Non seulement Joseph avait un avenir, mais il a assuré un avenir aux autres !

e / – La bénédiction dont nous parlons n’était pas sortie de l’imagination de ces hommes; C’était une bénédiction basée sur la foi en la promesse de Dieu. Ils ont cru à ce que Dieu avait promis. Dieu avait dit à leur ancêtre Abraham, que leurs descendants seraient aussi nombreux que les étoiles des cieux, qu’ils deviendraient une grande nation et qu’ils hériteraient le pays. Ils ont donc cru qu’il y aurait un avenir !

f / – Quand ils communiquaient la bénédiction, c’était un acte de foi dans les promesses de Dieu. C’est ainsi que Joseph a pu ordonner que ses os soient emmenés au Pays de Canaan parce qu’il avait confiance dans les promesses de Dieu.
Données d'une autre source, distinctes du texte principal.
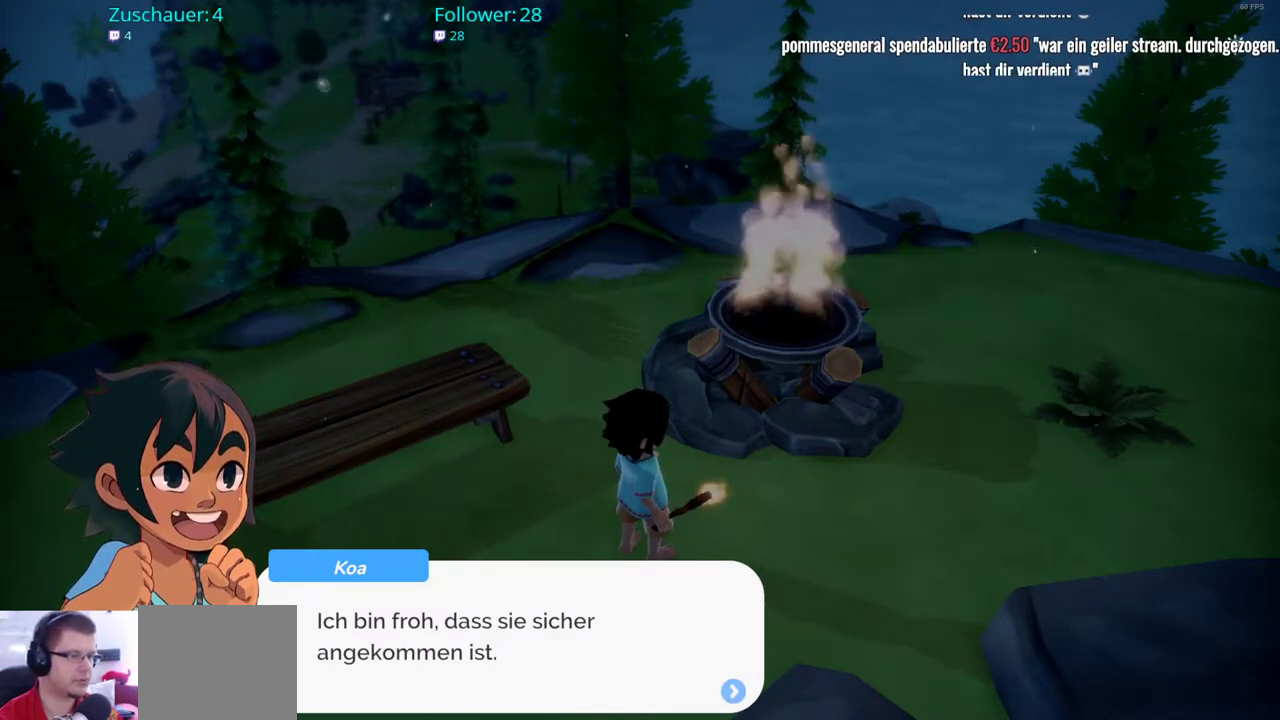
{"buttons": ["A"], "left_stick": "center", "right_stick": "center", "events": [[483, "A", "down"]]}
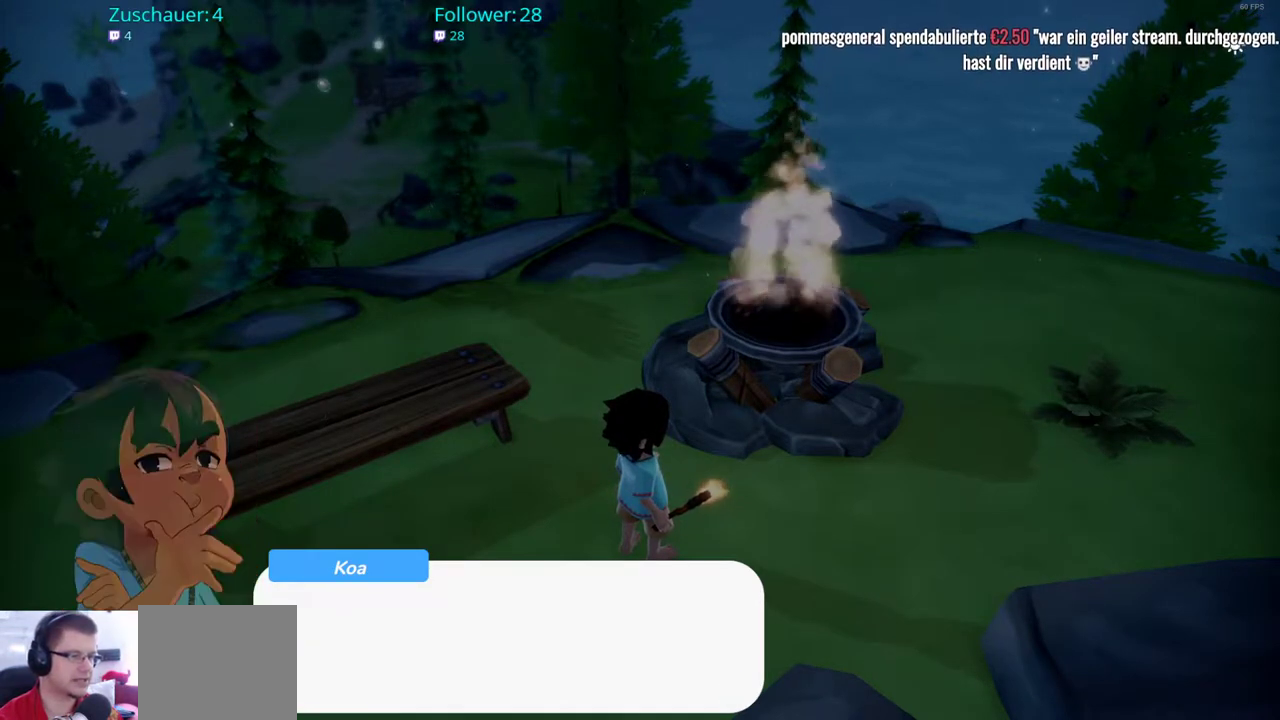
{"buttons": [], "left_stick": "center", "right_stick": "center", "events": [[100, "A", "up"]]}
g / – Jér. 29 : 11 – « Car je connais les projets que j’ai formés sur vous, dit l’Éternel, projets de paix et non de malheur, afin de vous donner un avenir et de l’espérance. »

3 – Bénir quelqu’un implique que j’ai quelque chose à communiquer :

a / – Quand Isaac a béni Jacob, il a cru que ces paroles allaient s’accomplir :

• « Je l’ai béni. Aussi sera-t-il béni. » Gen. 27 : 33

Il a foi que Jacob sera réellement béni ! Comment Isaac pouvait-il avoir une telle confiance que ses paroles allaient s’accomplir ? Pouvait-il voir dans le futur et faire des prédictions ? Non !

b / – Il pouvait avoir une telle confiance parce qu’il n’était pas la source de la bénédiction. Il était seulement celui qui transmettait la bénédiction à Jacob. Voyez Gen. 28 : 3.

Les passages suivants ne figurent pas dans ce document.